If you encountered Dr. Long out on the North Cascade trails, you probably wouldn’t see anything unusual at first. But you’d sure smell it! The scent lures he uses—things such as putrefied fish carcasses, mixed with blood and smeared over piles of sticks or on tree trunks—are delicacies not to be passed up by the carnivores he studies. He and his team hike for miles with foul-smelling supplies on their backs, putting up with the stench because the rewards are so great.
|A research team member pours a concoction of animal scents to attract nearby carnivores to a study site. Photo: Cascades Carnivore Connectivity Project.|
It’s fascinating work. Non-invasive survey techniques creatively attract animals to study sites within the animals’ natural habitats. Once safely rigged up, hair-collection devices and remote cameras, as well as scat detection dogs and other tools, “capture” data as animals travel by. This kind of sampling eliminates the need to handle, anesthetize or outfit animals one by one with collars or other attached tracking devices. Capture and radio-tracking remain highly useful tools in some circumstances, and are sometimes mixed with newer approaches. But for many purposes non-invasive methods are yielding critical information about genetics, breeding, home-range size and movement for larger sample populations, not just single animals. And they’re pretty cost effective. Scaled up, non-invasive monitoring increases the quantity and distribution of data, thus increasing the ability to predict how animals use their home ranges and disperse into other areas as their populations grow or dwindle.

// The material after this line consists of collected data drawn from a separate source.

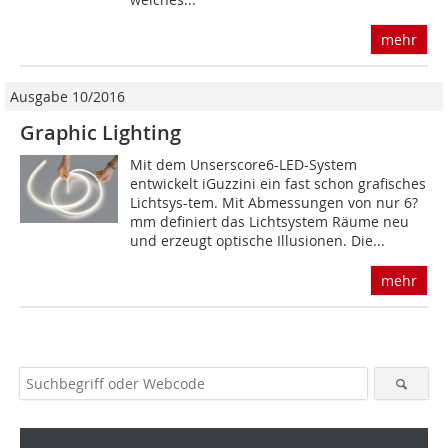
mehr
Ausgabe 10/2016
Graphic Lighting
Mit dem Unserscore6-LED-System
entwickelt iGuzzini ein fast schon grafisches
Lichtsys-tem. Mit Abmessungen von nur 6?
mm definiert das Lichtsystem Räume neu
und erzeugt optische Illusionen. Die...
mehr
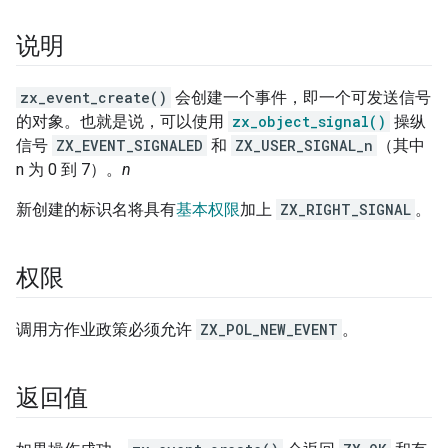
说明
zx_event_create()
会创建一个事件，即一个可发送信号
的对象。也就是说，可以使用
zx_object_signal()
操纵
信号
ZX_EVENT_SIGNALED
和
ZX_USER_SIGNAL_n
（其中
n 为 0 到 7）。
n
新创建的标识名将具有
基本权限
加上
ZX_RIGHT_SIGNAL
。
权限
调用方作业政策必须允许
ZX_POL_NEW_EVENT
。
返回值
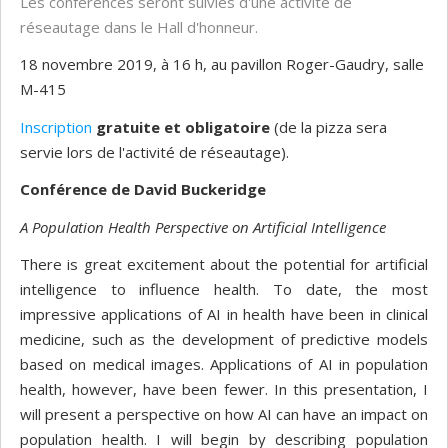
Les conférences seront suivies d'une activité de
réseautage dans le Hall d'honneur.
18 novembre 2019, à 16 h, au pavillon Roger-Gaudry, salle
M-415
Inscription
gratuite et obligatoire
(de la pizza sera
servie lors de l'activité de réseautage).
Conférence de David Buckeridge
A Population Health Perspective on Artificial Intelligence
There is great excitement about the potential for artificial
intelligence to influence health. To date, the most
impressive applications of AI in health have been in clinical
medicine, such as the development of predictive models
based on medical images. Applications of AI in population
health, however, have been fewer. In this presentation, I
will present a perspective on how AI can have an impact on
population health. I will begin by describing population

|An adult black bear and a cub visit a barbed-wire corral intended to snag hairs as animals pass over or under the wire. Photo: Cascades Carnivore Connectivity Project.|
Dr. Long’s expertise will help us refine and grow carnivore conservation efforts at the zoo and in the wild, strengthening the links among species preservation, education in classrooms, and field conservation and outreach. We look forward to sharing compelling stories about Living Northwest’s evolving work with you. Our zoo’s role in regional conservation leadership is already well established. Continuing to break new ground requires commitment and involvement, and we hope you join us.

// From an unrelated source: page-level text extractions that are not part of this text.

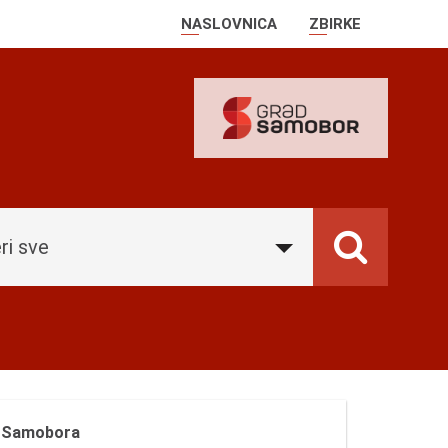
NASLOVNICA
ZBIRKE
ri sve
z Samobora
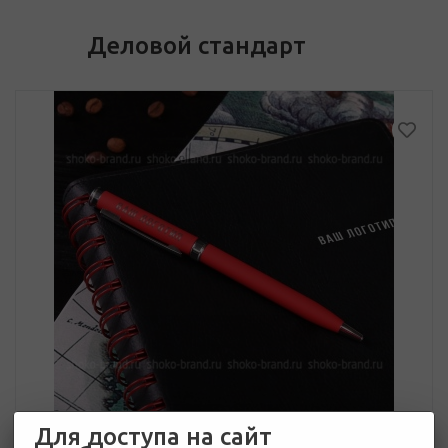
Деловой стандарт
Для доступа на сайт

Gray wolves and Oregon spotted frogs, for all their differences, do have something fundamental in common: the will to survive. Just like you and I do. With a little bit of ingenuity, we can make room for wildlife in our lives. We start by learning, which leads to dialogue and sharing. Ultimately, it means deciding to act on behalf of animals, which, in the long view, is also acting on behalf of ourselves.
Learn, care and act is the zoo’s mission. I hope it’s yours, too.